A audiência pública é uma forma de as partes interessadas levarem seus pontos de vista ao STF. Segundo Lewandowski, o assunto será votado ainda neste ano. Se considerar que as cotas ferem preceito fundamental, acaba essa modalidade de ingresso no sistema universitário. Se considerar que são ok, a decisão sobre adotar ou não uma política de cotas continuará a ser dos conselhos universitários.
No primeiro dia, falou uma maioria de favoráveis às cotas, em um placar de 10 a 3. Falaram representantes de ministérios e de universidades favoráveis às cotas, e os advogados do DEM e do estudante gaúcho, além de Demóstenes.

África não or ganizou tráfico, diz historiador

DA ENVIADA ESPECIAL A BRASÍLIA

O historiador Luiz Felipe de Alencastro, professor titular de história do Brasil da Universidade de Paris - Sorbonne, diz ser falsa a visão da mestiçagem como uma grande festa de relações consensuais. "Se fosse assim, por que a mestiçagem retrata invariavelmente uma situação em que o homem genitor (mas não marido) é da camada dominante e a mulher é sempre da camada dominada (mulata ou negra)?

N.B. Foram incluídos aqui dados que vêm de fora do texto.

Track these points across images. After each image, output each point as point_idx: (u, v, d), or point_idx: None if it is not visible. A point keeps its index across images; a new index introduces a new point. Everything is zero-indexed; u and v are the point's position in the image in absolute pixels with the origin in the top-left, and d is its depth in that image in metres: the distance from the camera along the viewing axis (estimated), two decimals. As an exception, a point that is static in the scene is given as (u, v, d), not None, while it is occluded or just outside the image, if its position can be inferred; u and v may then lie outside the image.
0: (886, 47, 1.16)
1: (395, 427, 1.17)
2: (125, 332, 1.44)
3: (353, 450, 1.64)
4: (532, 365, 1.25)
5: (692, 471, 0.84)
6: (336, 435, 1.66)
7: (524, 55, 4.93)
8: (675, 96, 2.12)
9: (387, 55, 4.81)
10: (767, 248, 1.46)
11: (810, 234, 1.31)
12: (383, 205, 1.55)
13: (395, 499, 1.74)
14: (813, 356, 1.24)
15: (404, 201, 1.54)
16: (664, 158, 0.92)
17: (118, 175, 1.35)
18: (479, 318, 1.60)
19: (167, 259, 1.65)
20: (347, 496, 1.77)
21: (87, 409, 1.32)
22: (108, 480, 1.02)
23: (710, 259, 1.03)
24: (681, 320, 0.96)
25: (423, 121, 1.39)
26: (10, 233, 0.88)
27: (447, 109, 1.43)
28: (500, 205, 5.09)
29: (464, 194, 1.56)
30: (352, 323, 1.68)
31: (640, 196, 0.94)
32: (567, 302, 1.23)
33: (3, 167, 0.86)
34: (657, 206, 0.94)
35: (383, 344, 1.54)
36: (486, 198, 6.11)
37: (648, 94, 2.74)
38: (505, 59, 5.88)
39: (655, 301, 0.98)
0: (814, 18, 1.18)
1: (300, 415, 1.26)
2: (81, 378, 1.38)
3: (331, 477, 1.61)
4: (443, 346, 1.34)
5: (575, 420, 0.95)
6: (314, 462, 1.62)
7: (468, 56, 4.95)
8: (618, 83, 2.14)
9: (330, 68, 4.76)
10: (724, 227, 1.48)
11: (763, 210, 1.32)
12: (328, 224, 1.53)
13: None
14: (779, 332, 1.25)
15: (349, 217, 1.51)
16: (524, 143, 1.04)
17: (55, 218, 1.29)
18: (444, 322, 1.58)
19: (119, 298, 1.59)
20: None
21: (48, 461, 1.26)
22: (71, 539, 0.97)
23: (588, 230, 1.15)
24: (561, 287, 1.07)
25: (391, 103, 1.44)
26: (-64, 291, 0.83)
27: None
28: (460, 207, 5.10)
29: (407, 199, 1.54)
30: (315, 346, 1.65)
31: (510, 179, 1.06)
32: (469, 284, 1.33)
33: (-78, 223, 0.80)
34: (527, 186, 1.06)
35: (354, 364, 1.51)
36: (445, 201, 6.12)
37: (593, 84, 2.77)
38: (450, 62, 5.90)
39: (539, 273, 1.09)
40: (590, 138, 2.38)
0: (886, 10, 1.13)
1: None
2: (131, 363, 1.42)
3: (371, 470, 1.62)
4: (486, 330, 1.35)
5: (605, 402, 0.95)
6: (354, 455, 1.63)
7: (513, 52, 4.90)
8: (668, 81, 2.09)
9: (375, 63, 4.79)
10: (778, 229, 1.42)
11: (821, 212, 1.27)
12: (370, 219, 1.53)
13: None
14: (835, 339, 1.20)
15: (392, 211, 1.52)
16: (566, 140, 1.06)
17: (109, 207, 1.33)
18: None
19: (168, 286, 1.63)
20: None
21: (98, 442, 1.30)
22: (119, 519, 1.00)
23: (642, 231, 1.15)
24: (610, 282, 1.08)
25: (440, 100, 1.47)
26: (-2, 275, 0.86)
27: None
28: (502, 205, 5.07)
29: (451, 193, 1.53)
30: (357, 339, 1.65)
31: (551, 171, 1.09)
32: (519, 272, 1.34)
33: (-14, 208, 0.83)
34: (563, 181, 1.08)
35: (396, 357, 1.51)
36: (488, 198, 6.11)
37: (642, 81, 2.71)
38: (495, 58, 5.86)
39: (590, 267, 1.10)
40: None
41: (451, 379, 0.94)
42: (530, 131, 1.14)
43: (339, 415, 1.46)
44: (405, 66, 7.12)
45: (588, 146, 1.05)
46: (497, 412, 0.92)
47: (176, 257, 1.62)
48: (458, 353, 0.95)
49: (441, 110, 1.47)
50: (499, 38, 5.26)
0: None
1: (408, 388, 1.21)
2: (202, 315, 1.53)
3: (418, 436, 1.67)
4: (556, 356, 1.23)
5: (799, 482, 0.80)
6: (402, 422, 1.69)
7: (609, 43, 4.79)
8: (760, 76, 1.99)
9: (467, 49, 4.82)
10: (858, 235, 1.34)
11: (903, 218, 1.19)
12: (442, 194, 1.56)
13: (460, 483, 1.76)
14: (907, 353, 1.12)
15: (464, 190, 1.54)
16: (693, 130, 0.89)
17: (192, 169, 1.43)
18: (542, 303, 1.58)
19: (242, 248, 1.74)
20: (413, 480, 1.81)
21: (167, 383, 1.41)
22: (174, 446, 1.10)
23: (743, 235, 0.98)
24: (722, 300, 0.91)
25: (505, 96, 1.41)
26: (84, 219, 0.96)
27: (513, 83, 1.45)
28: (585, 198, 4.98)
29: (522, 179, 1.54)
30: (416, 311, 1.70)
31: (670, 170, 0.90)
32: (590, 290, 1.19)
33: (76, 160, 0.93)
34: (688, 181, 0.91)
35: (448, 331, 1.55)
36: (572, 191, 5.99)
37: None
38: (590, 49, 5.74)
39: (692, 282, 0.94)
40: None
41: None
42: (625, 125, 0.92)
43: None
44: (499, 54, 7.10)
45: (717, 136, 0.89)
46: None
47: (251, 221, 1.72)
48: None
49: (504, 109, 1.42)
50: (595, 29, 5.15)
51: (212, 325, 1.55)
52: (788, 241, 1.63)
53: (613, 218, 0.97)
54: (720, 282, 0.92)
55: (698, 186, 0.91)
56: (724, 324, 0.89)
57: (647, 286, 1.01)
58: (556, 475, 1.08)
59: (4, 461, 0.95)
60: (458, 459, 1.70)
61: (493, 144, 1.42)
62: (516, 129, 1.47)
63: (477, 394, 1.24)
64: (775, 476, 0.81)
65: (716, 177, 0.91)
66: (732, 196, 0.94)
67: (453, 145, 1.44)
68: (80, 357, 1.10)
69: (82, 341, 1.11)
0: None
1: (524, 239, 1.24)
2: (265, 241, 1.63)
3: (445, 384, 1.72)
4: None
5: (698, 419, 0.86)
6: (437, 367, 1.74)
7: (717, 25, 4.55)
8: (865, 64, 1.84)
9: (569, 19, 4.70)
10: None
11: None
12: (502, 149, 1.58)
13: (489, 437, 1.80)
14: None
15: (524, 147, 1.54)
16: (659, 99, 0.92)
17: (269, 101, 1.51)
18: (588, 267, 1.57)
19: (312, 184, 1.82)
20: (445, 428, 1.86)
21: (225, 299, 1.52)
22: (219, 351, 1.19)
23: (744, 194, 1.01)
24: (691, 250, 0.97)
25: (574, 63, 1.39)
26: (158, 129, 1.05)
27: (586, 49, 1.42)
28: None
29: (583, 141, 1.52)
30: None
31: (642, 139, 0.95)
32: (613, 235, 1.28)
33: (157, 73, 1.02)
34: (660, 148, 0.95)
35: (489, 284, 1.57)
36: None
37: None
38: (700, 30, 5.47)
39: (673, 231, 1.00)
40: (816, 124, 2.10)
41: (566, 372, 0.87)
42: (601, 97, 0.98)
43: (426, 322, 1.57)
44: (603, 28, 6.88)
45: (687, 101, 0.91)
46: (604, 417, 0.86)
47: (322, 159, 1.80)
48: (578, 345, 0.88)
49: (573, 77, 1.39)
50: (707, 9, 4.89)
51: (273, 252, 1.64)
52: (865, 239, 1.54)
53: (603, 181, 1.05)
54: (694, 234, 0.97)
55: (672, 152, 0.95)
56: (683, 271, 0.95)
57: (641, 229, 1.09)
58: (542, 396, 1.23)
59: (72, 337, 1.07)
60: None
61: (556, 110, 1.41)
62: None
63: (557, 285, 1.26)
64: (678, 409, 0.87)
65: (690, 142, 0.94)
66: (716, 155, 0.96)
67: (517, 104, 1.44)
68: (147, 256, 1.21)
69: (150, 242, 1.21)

Por que não existem casos de mulheres brancas casando-se com negros no século 19?"
Alencastro refuta a noção de que foram os próprios negros que organizaram o tráfico negreiro: "Havia, sim, tráfico de escravos na África. Mas a escravidão atlântica teve uma intensidade tal, uma integração tamanha com o capitalismo moderno, que acabou exacerbando os mecanismos de exploração interna no continente africano."
O historiador diz que há registros de 37 mil viagens de navios negreiros para as Américas. "Nenhuma delas em navios de propriedade de negros. Toda a logística e o mercado eram uma operação dos ocidentais."
Segundo Alencastro, o Brasil teve uma posição "excepcional" no tráfico negreiro atlântico. "Os colonos do Brasil foram os únicos que fizeram expedição negreira na África. Os americanos não tinham essa logística, os cubanos também não. Mas os brasileiros invadiram Angola em 1648 para relançar o tráfico negreiro."